# [Problem description]
Retype the project abstract on the Colombian páramos below, word for word and in full.

# [Selected excerpt]
====
Integrating ecological and cultural histories to inform sustainable and equitable futures for the Colombian páramos

Lead Research Organisation: University of York
Department Name: Environment

Abstract

Our inter-disciplinary project addresses the first challenge of the Colombian Bio Resources call by examining: (1) the socio-ecological system of páramo habitat in Boyacá and Cundinamarca; (2) the value of biodiversity in this system to local communities and wider society; and (3) the response of páramo ecosystems to environmental change and anthropogenic pressures including social and political change. Through investigating the current and potential value of biodiversity and ecosystem services provided by páramos, both in monetary and non-monetary terms, the project will promote the economy of páramos in the Departments of Boyacá and Cundinamarca, thereby contributing to economic development and social welfare in Colombia. We will integrate ecosystem-based and historical conceptions of human-nature interactions to reveal how socio-economic, political and cultural changes have interacted with environmental pressures in shaping páramo ecosystems over time, and use this new understanding to inform future sustainable and equitable governance options. In this way we will address the programme's challenge of "functioning and resilience of socio-economic systems" by bringing together researchers from natural sciences and humanities.

The history of high-elevation páramo habitat is fundamental in understanding the pressures this ecosystem now faces. For the Muisca people and for many páramo inhabitants today, páramos are sacred places from where the gods came that controlled water and the origin and maintenance of life. To European colonists, páramos were seen as the source of abundant mineral riches based around the legend of El Dorado. More recently, the critical importance of páramos in providing fresh water to the growing urban populations of Colombia and supporting unique biodiversity have come to the fore, along with the recognition that the system faces significant challenges from climate change and land-use pressures. These competing pressures are placigly diverse demands on the system, and, despite a number of initiatives both nationally and internationally, tensions over the management and governance of the system persist. The páramo socio-ecological system is therefore ideal for addressing the challenges of the Colombia Bio Resources programme.
====
# [Data listing]
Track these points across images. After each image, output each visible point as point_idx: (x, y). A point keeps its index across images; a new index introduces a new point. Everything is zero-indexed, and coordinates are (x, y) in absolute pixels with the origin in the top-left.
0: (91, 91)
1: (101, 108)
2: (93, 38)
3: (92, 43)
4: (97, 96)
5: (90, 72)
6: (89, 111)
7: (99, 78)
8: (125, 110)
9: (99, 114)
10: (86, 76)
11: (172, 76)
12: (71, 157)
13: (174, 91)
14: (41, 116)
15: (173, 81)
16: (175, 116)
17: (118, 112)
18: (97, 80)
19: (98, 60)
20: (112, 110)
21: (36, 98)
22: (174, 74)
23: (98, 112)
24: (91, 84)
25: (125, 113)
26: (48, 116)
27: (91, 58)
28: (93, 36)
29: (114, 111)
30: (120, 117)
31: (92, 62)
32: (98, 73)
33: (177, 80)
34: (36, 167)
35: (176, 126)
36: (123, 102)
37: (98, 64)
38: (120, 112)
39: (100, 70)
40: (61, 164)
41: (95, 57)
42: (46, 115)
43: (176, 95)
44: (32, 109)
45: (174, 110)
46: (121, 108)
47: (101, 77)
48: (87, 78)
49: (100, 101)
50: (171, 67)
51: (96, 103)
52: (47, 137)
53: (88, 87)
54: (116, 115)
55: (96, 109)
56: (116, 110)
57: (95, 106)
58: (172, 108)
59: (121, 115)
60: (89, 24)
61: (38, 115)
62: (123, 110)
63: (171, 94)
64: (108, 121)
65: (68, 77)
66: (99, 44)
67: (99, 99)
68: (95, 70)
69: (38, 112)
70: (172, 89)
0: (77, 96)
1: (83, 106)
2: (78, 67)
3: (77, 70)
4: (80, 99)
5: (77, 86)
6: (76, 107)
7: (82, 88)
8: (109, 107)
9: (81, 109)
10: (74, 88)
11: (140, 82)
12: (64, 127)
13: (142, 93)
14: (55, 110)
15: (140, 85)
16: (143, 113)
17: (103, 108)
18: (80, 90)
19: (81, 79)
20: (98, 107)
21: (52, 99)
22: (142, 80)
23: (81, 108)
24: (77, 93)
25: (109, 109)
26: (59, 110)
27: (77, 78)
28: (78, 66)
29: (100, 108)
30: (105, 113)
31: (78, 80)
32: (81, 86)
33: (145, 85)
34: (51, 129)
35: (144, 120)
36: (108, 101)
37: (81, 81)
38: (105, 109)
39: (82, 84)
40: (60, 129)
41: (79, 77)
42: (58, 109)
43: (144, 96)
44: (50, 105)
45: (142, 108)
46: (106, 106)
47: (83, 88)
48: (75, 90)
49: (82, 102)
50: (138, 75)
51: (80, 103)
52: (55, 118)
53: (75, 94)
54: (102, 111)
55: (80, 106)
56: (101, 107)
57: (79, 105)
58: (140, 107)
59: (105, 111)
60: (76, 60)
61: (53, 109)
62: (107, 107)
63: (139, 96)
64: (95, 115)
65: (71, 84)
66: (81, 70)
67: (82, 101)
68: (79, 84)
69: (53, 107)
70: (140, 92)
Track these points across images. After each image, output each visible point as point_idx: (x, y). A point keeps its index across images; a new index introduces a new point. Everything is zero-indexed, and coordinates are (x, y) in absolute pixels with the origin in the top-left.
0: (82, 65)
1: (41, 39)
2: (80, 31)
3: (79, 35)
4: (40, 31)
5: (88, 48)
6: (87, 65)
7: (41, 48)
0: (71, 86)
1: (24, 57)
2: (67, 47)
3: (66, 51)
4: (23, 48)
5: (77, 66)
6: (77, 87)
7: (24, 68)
====
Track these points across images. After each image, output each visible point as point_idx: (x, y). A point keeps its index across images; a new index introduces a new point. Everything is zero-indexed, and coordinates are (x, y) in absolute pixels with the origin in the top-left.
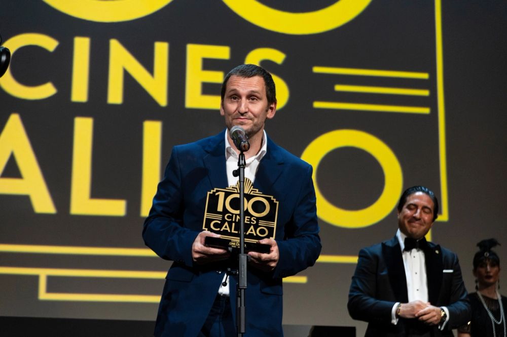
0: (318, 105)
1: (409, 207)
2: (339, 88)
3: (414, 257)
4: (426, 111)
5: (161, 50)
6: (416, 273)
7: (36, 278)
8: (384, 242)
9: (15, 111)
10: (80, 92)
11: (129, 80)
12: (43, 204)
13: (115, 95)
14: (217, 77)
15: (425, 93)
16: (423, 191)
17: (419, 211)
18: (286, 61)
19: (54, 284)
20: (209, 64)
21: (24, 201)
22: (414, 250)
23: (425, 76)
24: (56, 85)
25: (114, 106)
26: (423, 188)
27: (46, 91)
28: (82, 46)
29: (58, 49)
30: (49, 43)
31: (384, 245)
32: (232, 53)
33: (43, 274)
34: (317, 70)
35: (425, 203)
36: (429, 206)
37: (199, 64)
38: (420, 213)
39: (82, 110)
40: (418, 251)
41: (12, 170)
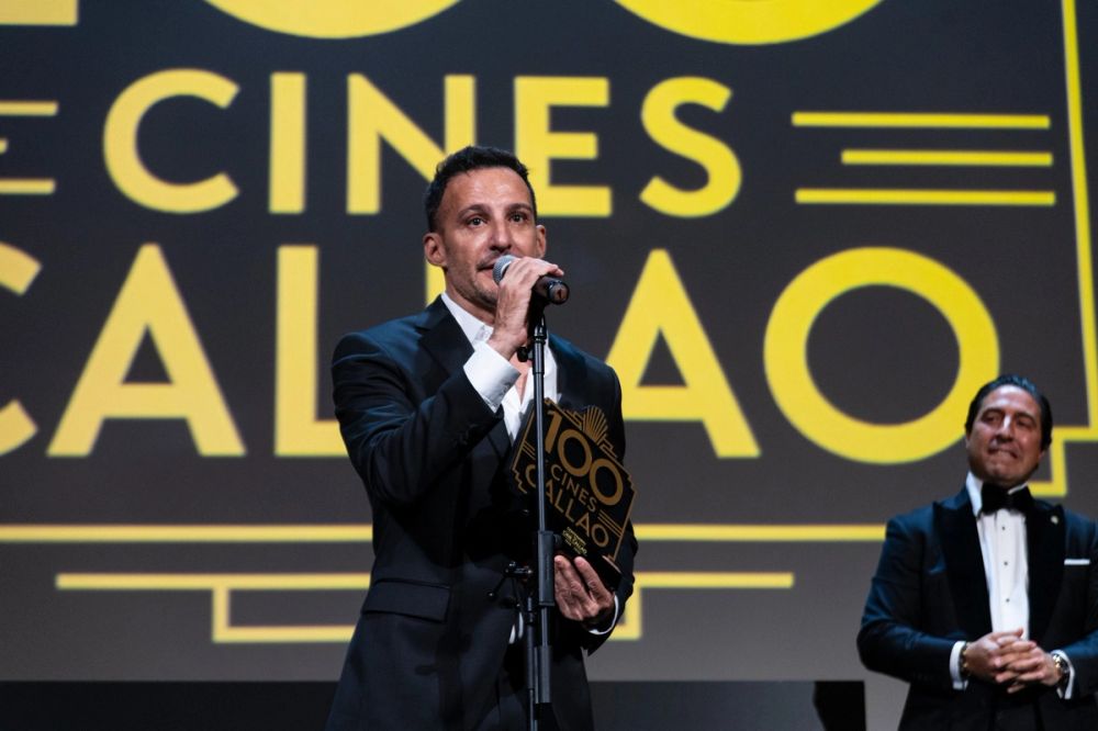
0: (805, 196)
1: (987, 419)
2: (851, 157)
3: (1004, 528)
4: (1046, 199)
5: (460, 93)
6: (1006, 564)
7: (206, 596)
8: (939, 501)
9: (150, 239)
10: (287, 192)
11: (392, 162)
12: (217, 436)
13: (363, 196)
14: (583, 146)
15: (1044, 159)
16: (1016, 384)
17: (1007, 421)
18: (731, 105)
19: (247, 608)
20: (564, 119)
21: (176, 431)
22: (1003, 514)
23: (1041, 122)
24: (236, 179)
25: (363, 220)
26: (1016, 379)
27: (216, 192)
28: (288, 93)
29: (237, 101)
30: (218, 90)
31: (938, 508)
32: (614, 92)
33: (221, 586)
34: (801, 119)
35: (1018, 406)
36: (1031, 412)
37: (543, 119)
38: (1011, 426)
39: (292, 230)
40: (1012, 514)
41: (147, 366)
====
# [Exercise output]
Integrating ecological and cultural histories to inform sustainable and equitable futures for the Colombian páramos

Lead Research Organisation: University of York
Department Name: Environment

Abstract

Our inter-disciplinary project addresses the first challenge of the Colombian Bio Resources call by examining: (1) the socio-ecological system of páramo habitat in Boyacá and Cundinamarca; (2) the value of biodiversity in this system to local communities and wider society; and (3) the response of páramo ecosystems to environmental change and anthropogenic pressures including social and political change. Through investigating the current and potential value of biodiversity and ecosystem services provided by páramos, both in monetary and non-monetary terms, the project will promote the economy of páramos in the Departments of Boyacá and Cundinamarca, thereby contributing to economic development and social welfare in Colombia. We will integrate ecosystem-based and historical conceptions of human-nature interactions to reveal how socio-economic, political and cultural changes have interacted with environmental pressures in shaping páramo ecosystems over time, and use this new understanding to inform future sustainable and equitable governance options. In this way we will address the programme's challenge of "functioning and resilience of socio-economic systems" by bringing together researchers from natural sciences and humanities.

The history of high-elevation páramo habitat is fundamental in understanding the pressures this ecosystem now faces. For the Muisca people and for many páramo inhabitants today, páramos are sacred places from where the gods came that controlled water and the origin and maintenance of life. To European colonists, páramos were seen as the source of abundant mineral riches based around the legend of El Dorado. More recently, the critical importance of páramos in providing fresh water to the growing urban populations of Colombia and supporting unique biodiversity have come to the fore, along with the recognition that the system faces significant challenges from climate change and land-use pressures. These competing pressures are placigly diverse demands on the system, and, despite a number of initiatives both nationally and internationally, tensions over the management and governance of the system persist. The páramo socio-ecological system is therefore ideal for addressing the challenges of the Colombia Bio Resources programme.